### Input data

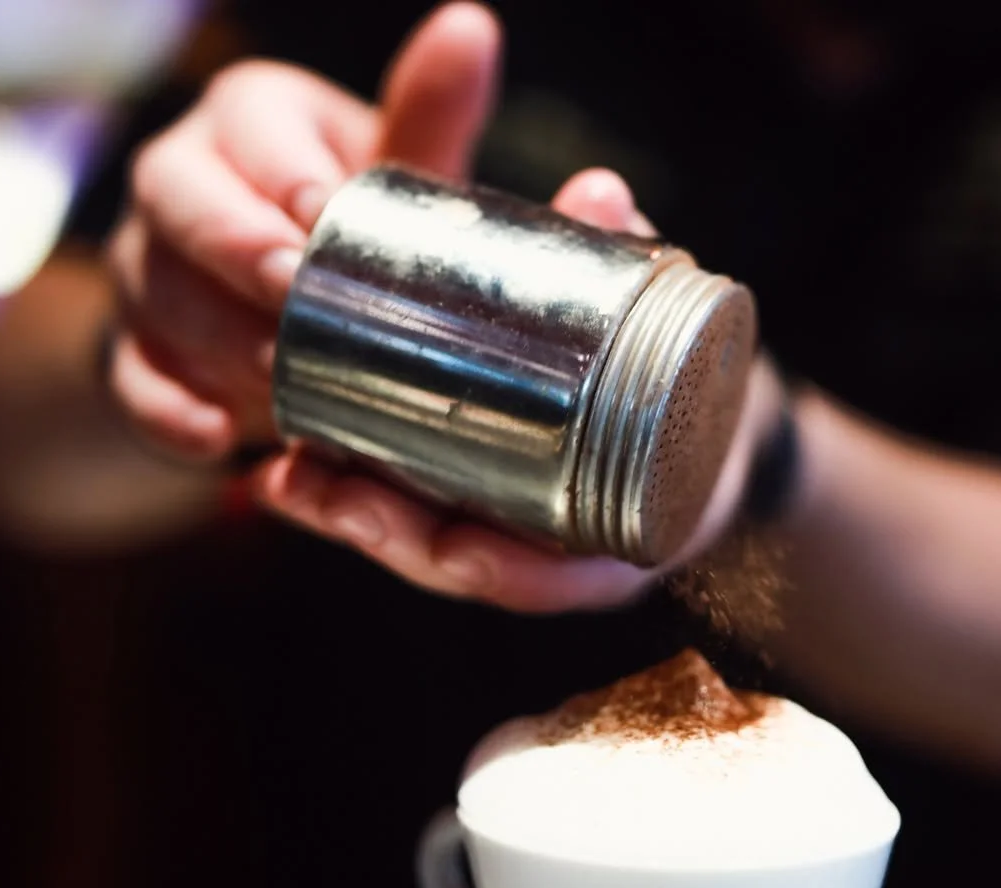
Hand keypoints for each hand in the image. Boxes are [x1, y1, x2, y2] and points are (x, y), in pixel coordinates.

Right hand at [106, 2, 500, 460]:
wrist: (276, 311)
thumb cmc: (348, 232)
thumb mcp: (391, 175)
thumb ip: (428, 120)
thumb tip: (472, 30)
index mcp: (251, 124)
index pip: (246, 121)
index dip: (279, 170)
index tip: (322, 216)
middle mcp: (183, 185)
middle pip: (176, 198)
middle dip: (234, 248)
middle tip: (290, 294)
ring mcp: (148, 271)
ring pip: (154, 292)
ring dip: (216, 340)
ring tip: (278, 384)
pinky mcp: (136, 351)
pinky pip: (132, 380)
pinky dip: (168, 411)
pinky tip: (212, 438)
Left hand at [253, 166, 784, 613]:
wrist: (713, 428)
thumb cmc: (703, 391)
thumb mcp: (687, 342)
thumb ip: (640, 272)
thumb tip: (597, 193)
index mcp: (630, 541)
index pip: (558, 581)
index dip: (502, 571)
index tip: (448, 546)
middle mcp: (568, 558)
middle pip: (468, 569)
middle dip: (390, 536)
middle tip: (317, 485)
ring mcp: (522, 538)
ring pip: (429, 550)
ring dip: (353, 522)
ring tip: (286, 478)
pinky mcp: (489, 508)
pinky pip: (421, 520)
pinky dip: (361, 503)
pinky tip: (294, 475)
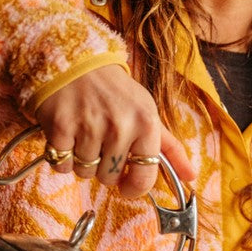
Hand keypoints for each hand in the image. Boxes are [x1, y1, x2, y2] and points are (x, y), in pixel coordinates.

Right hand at [34, 64, 194, 200]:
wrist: (77, 62)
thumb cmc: (116, 93)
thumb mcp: (148, 113)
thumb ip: (169, 148)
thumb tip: (191, 176)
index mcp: (146, 124)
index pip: (144, 178)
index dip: (133, 188)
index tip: (126, 186)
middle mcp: (120, 127)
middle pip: (108, 178)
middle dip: (103, 167)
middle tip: (100, 142)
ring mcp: (89, 127)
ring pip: (84, 173)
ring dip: (82, 161)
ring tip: (84, 134)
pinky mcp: (60, 127)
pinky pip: (61, 165)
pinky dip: (61, 156)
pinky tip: (67, 135)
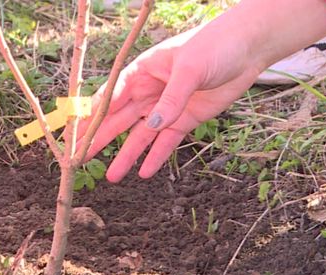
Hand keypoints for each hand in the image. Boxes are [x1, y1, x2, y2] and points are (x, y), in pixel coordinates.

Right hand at [77, 0, 325, 181]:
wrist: (247, 49)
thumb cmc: (214, 46)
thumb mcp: (191, 68)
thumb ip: (171, 98)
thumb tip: (152, 125)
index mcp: (143, 71)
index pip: (112, 96)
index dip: (94, 115)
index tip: (78, 133)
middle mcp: (150, 91)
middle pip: (120, 120)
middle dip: (101, 139)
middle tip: (82, 159)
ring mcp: (167, 107)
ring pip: (140, 136)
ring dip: (126, 155)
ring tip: (112, 177)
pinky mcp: (185, 119)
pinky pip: (166, 142)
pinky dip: (156, 157)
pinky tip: (145, 173)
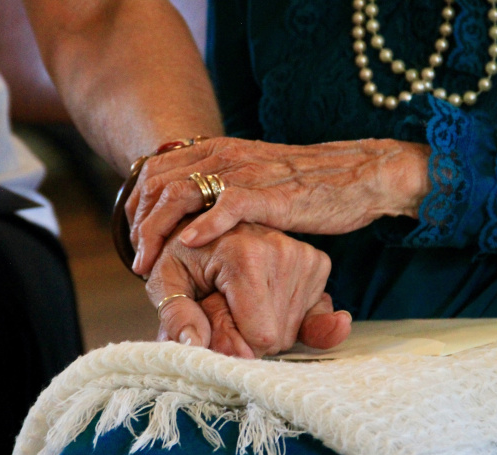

######

**Action item:**
The line above containing "middle pip: (468, 569)", the line containing "pinky tip: (294, 475)", and every line between them are to be transcribed exactly; no other line is wanted.

**Response to the exercise:**
middle pip: (468, 569)
middle dip: (390, 536)
middle tip: (317, 485)
ring mcp: (522, 538)
ring pip: (429, 550)
ring dip: (353, 522)
ring tip: (286, 478)
pinky mcp: (489, 508)
pinky pip: (421, 520)
pinky dip: (361, 503)
pinky tip: (294, 475)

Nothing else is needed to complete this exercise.